Reading passage:
::::::

The prevalence of disabling hearing loss rose globally from 42 to 466 million cases since 1985, now comprising approximately 6-8% of the world’s population. While congenital deafness, left untreated, leads to poor educational achievements and social isolation, with increasing age, hearing impairment is associated with accelerated cognitive decline and has been linked to an increased risk of dementia. The current COVID-19 pandemic has complicated the lives of the hearing impaired even further.

 

A major goal in auditory science is to understand how the cells of the inner ear develop to provide the exquisite precision of hearing. The organ of Corti, which houses the sensory cells of the inner ear, develops from sensory epithelium derived from ectoderm. Together with innervation of the sensory spiral ganglion cells, the auditory system collects sounds and transforms their mechanical forces into an electrical signal that functions throughout the lifetime. At a molecular level, the interactions of DNA, RNA, and proteins of the auditory system orchestrate a remarkable feat that is summarized in our ability to hear (reviewed in Doetzlhofer & Avraham, Semin Cell Dev Biol 2016). The challenge in auditory science is to determine which and how a pathogenic variant in a gene or regulatory element can cause the entire hearing system to fail.

::::::

Parts of the exercise:
- a) Update the part of the hearing loss text that opens with the words containing "The prevalence of" and closes with "impaired even further.", changing "COVID-19 pandemic" to "coronavirus pandemic".
- b) In the hearing loss text, what houses the sensory cells of the inner ear?

Recorded data:

::::::

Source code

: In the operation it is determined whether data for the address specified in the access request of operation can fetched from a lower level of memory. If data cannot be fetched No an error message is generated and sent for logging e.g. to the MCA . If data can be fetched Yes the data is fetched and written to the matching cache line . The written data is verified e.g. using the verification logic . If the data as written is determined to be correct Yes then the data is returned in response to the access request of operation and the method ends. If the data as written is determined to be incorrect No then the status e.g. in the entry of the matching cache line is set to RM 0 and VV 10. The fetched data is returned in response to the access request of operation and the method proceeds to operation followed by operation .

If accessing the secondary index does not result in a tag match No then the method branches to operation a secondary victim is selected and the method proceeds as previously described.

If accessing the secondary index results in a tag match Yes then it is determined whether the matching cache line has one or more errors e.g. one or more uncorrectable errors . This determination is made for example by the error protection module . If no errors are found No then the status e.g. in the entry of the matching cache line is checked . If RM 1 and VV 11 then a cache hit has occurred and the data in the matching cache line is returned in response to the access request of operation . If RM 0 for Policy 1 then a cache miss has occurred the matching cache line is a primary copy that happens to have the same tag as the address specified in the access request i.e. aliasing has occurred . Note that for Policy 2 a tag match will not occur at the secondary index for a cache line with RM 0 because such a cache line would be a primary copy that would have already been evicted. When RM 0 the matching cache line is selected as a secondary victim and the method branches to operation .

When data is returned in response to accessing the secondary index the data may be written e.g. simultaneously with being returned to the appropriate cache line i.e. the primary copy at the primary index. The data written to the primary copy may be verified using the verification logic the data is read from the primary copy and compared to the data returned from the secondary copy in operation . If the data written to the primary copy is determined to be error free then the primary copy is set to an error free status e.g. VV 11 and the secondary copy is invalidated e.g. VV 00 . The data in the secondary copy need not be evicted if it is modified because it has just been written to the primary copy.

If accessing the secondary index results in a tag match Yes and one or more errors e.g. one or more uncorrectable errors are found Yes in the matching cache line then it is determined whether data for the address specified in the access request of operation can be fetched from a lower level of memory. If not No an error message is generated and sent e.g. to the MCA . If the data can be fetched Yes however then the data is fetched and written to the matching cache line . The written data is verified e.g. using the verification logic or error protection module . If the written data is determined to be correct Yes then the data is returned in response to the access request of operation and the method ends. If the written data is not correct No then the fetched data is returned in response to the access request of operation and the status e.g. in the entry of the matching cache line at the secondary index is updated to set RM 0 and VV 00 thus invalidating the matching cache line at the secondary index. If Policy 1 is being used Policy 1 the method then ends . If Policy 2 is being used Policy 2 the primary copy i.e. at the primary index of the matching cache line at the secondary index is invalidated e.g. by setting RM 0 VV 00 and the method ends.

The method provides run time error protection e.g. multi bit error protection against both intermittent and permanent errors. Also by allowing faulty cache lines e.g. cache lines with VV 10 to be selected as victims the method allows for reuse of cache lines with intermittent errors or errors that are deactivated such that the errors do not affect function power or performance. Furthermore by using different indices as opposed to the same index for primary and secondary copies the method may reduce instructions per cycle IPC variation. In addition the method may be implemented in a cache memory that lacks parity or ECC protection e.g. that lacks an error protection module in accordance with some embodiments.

::::::

Expected responses:
- a)
The prevalence of disabling hearing loss rose globally from 42 to 466 million cases since 1985, now comprising approximately 6-8% of the world’s population. While congenital deafness, left untreated, leads to poor educational achievements and social isolation, with increasing age, hearing impairment is associated with accelerated cognitive decline and has been linked to an increased risk of dementia. The current coronavirus pandemic has complicated the lives of the hearing impaired even further.

- b) The organ of Corti.